On 12 June 2019 at 10.15, J. Liivi 2 room 111 Kristi Läll will defend her thesis "Risk scores and their predictive ability for common complex diseases" for obtaining the degree of Doctor of Philosophy (Mathematical Statistics).
Supervisor:
Prof Krista Fischer (Institute of Mathematics and Statistics UT)
Opponents:
Assoc. Prof. Juan R. González Ruiz, Autonomous University of Barcelona. Spain
Assoc. Prof. Tanel Kaart, Estonian University of Life Sciences, Estonia
Summary:
The prices of genotyping and whole genome sequencing have been decreasing rapidly over the past few years. Due to that, genotypic data has become available in large quantities, allowing for extensive investigation of the genetic background of many common complex diseases. The most studied genetic variants are single nucleotide polymorphisms (SNPs). Each SNP separately tends to have a small effect on common complex diseases.
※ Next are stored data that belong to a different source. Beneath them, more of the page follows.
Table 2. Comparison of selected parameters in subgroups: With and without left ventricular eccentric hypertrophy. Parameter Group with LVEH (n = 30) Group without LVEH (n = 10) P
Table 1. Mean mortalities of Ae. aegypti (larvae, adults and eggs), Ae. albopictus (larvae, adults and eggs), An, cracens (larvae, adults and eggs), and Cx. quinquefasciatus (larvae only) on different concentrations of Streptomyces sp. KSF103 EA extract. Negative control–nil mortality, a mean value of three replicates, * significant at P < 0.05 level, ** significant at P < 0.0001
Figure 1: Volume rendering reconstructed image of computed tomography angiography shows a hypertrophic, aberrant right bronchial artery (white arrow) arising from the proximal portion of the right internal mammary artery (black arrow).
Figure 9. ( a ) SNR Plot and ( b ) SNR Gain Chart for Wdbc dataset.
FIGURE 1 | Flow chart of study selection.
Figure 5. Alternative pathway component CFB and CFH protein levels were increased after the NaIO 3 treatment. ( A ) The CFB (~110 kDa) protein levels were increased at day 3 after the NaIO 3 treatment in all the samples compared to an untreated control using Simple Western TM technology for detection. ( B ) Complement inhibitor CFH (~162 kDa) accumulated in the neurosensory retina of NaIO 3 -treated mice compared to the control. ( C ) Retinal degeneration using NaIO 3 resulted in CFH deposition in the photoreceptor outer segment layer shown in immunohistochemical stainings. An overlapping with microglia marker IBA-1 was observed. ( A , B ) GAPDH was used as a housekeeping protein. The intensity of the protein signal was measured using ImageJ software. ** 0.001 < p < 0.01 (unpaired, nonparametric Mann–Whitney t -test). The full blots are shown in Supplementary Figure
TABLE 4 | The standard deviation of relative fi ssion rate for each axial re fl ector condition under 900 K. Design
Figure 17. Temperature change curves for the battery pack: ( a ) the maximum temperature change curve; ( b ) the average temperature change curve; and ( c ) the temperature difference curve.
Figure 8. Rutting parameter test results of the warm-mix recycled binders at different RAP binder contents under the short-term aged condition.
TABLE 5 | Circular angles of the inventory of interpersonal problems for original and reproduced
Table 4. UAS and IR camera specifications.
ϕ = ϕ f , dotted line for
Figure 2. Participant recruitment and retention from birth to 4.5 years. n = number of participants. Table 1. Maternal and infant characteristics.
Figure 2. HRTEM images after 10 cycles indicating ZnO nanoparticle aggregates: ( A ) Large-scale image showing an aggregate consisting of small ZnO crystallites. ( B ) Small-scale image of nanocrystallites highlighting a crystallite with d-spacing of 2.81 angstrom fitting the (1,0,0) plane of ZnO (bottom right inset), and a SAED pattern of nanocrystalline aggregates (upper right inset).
However, by combining the effects of many SNPs together into one variable – called genetic risk score (GRS) – one can compose a useful predictor for determining the genetic predisposition for a disease. In this thesis, a new method called doubly-weighting will be introduced, which allows for inclusion of many uncorrelated markers instead of including only few genome-wide significant ones from genome-wide association study(GWAS) and at the same time, intends to correct for winner’s curse bias problem. We illustrate its predictive ability under several scenarios with both simulations and Estonian Biobank data to show that it systematically performs better than more simple methods. In the second article, it was investigated how the selection of GWAS study affects the predictive ability of GRSs for breast cancer. We also tried combining several GRS together into one metaGRS to achieve the best predictive genetic score. We also addressed the problem that different genetic risk scores with similar predictive ability are not necessarily highly correlated for the same disease. Another important aspect influencing the predictive ability of GRSs is the similarity between discovery and target dataset of which the GRS is intended for. This is investigated in the third article, where it is showed that the distributions of GRSs heavily depend on ancestral background of the population. In the fourth article, three known non-genetic risk scores for ASCVD are validated in the Estonian Biobank data. Two of them were well calibrated, but the newest and most complicated algorithm developed in the UK estimated almost twice as less cases than observed. We also compared the statin treatment recommendations based on guideline specific criteria and found that statins for primary prevention were recommended for almost half of the men and quarter of women under investigation, illustrating high risk levels of ASCVD in Estonia.